Eur J Med Res. 2010 Nov 30;15(12):564-70. doi: 10.1186/2047-783x-15-12-564.
The cost of treatments especially in conditions where multiresistant bacteria are involved are a major issue in times where in most developed countries in the world payment systems based on diagnoses-related-groups (DRG) are in place. There is great evidence that especially the length of stay in hospital (LOS), the time in the intensive care unit (ICU-days) and the hours of mechanical ventilation (HMV) are major cost drivers. - While established methods of pharmacoeconomical analyses focus on the efficiency of drugs from healthcare system perspective, these data are often not sufficient for improving treatment strategies in a given hospital context. - We developed a system that allows the analysis of patients with severe infections on the basis of routine data that is also used for reimbursement. These data contain a lot of information concerning the clinical conditions. By using the ICD-coding we developed an algorithm which allows the detection of patients with infections and gives information on the potential financial outcome of these patients. By using the analysis it is possible to identify subsets of infections and the patient records that had a potentially negative DRG-result, i.e. the costs are higher than the reimbursement. When identified the patient records undergo a peer review, where the clinical situation and the antibiotic therapy are reviewed by medical experts. In case simulations it is possible to find out if a different therapeutic approach, e.g. by different choices in initial (empirical) antibiotic treatment would have caused other outcomes. - Data driven analyses together with peer reviews of patient records are a useful tool to examine antibiotic treatment strategies and to establish changes that again can be reviewed on a regular basis. Doing this a continous improvement process can be established in hospitals which can lead to a better balance of clinical and economical outcomes in patients with severe infections. Moreover these analyses are helpful in assessing the literature on economical benefits of new therapies.

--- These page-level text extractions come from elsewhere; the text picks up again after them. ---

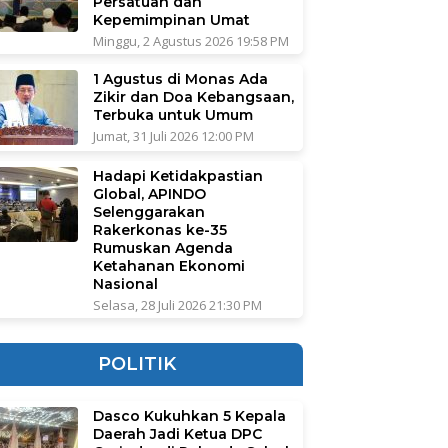
Persatuan dan
Kepemimpinan Umat
Minggu, 2 Agustus 2026 19:58 PM
1 Agustus di Monas Ada
Zikir dan Doa Kebangsaan,
Terbuka untuk Umum
Jumat, 31 Juli 2026 12:00 PM
Hadapi Ketidakpastian
Global, APINDO
Selenggarakan
Rakerkonas ke-35
Rumuskan Agenda
Ketahanan Ekonomi
Nasional
Selasa, 28 Juli 2026 21:30 PM
POLITIK
Dasco Kukuhkan 5 Kepala
Daerah Jadi Ketua DPC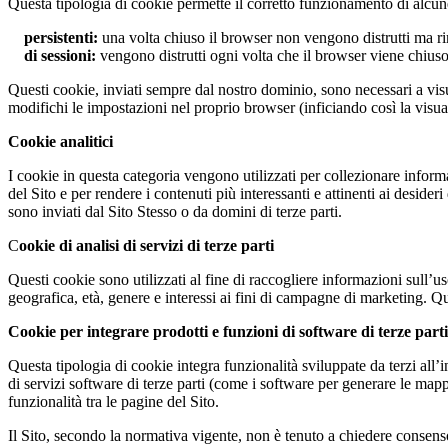
Questa tipologia di cookie permette il corretto funzionamento di alcune 
persistenti:
una volta chiuso il browser non vengono distrutti ma r
di sessioni:
vengono distrutti ogni volta che il browser viene chius
Questi cookie, inviati sempre dal nostro dominio, sono necessari a visua
modifichi le impostazioni nel proprio browser (inficiando così la visual
Cookie analitici
I cookie in questa categoria vengono utilizzati per collezionare informa
del Sito e per rendere i contenuti più interessanti e attinenti ai desider
sono inviati dal Sito Stesso o da domini di terze parti.
C
ookie di analisi di servizi di terze parti
Questi cookie sono utilizzati al fine di raccogliere informazioni sull’
geografica, età, genere e interessi ai fini di campagne di marketing. Que
Cookie per integrare prodotti e funzioni di software di terze parti
Questa tipologia di cookie integra funzionalità sviluppate da terzi all’
di servizi software di terze parti (come i software per generare le mappe
funzionalità tra le pagine del Sito.
Il Sito, secondo la normativa vigente, non è tenuto a chiedere consenso p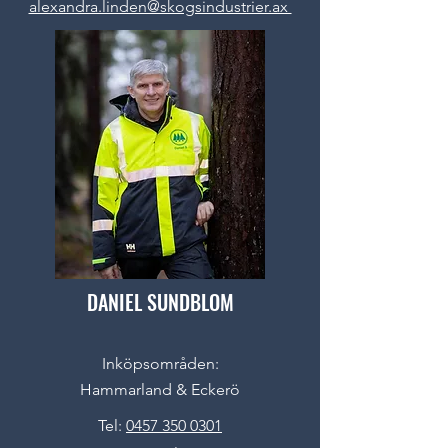
alexandra.linden@skogsindustrier.ax
DANIEL SUNDBLOM
Inköpsområden:
Hammarland & Eckerö
Tel:
0457 350 0301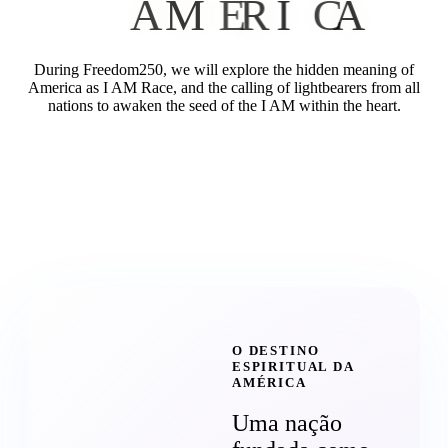
A
M
E
R
I
C
A
During Freedom250, we will explore the hidden meaning of
America as I AM Race, and the calling of lightbearers from all
nations to awaken the seed of the I AM within the heart.
O DESTINO
ESPIRITUAL DA
AMÉRICA
Uma nação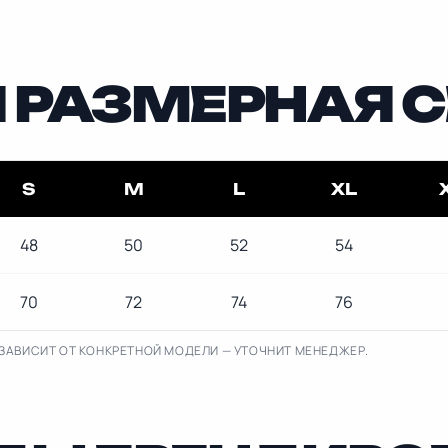
РАЗМЕРНАЯ С
S
M
L
XL
48
50
52
54
70
72
74
76
ЗАВИСИТ ОТ КОНКРЕТНОЙ МОДЕЛИ — УТОЧНИТ МЕНЕДЖЕР.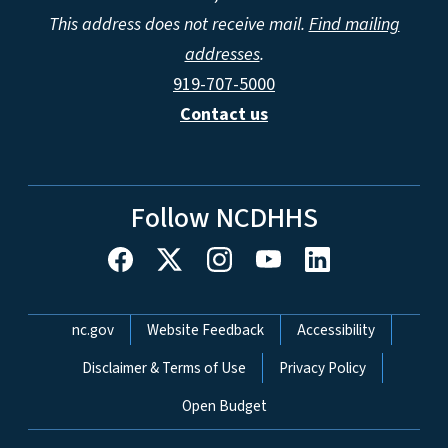
This address does not receive mail.
Find mailing
addresses
.
919-707-5000
Contact us
Follow NCDHHS
Network Menu
nc.gov
Website Feedback
Accessibility
Disclaimer & Terms of Use
Privacy Policy
Open Budget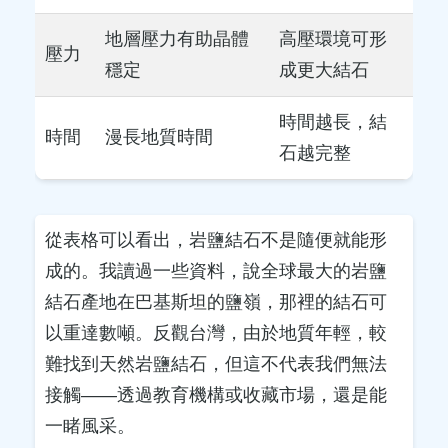
地層壓力有助晶體
高壓環境可形
壓力
穩定
成更大結石
時間越長，結
時間
漫長地質時間
石越完整
從表格可以看出，岩鹽結石不是隨便就能形
成的。我讀過一些資料，說全球最大的岩鹽
結石產地在巴基斯坦的鹽嶺，那裡的結石可
以重達數噸。反觀台灣，由於地質年輕，較
難找到天然岩鹽結石，但這不代表我們無法
接觸——透過教育機構或收藏市場，還是能
一睹風采。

治疗费用,尤其是涉及多耐药菌的治疗费用,在世界上大多数发达国家采用按诊断相关分组(DRG)付费的时代,是一个主要问题。有大量证据表明,尤其是住院时间(LOS)、重症监护病房(ICU 天数)和机械通气时间(HMV)是主要的成本驱动因素。- 虽然已有的药物经济学分析方法侧重于从医疗体系的角度评估药物的效率,但这些数据通常不足以改善特定医院背景下的治疗策略。- 我们开发了一种系统,可以根据常规数据对严重感染患者进行分析,这些数据也用于报销。这些数据包含大量与临床状况相关的信息。通过使用国际疾病分类(ICD)编码,我们开发了一种算法,可以检测感染患者,并提供这些患者潜在财务结果的信息。通过使用分析,可以识别感染的亚组和可能导致潜在负面 DRG 结果的患者记录,即成本高于报销。确定后,患者记录将进行同行评审,由医学专家审查临床情况和抗生素治疗。在案例模拟中,可以确定是否采用不同的治疗方法,例如通过初始(经验性)抗生素治疗的不同选择,是否会导致其他结果。- 数据驱动的分析加上对患者记录的同行评审是检查抗生素治疗策略并确定可以定期审查的变更的有用工具。通过这样做,可以在医院建立一个持续改进的过程,从而可以在严重感染患者的临床和经济结果之间实现更好的平衡。此外,这些分析有助于评估新疗法的经济效益文献。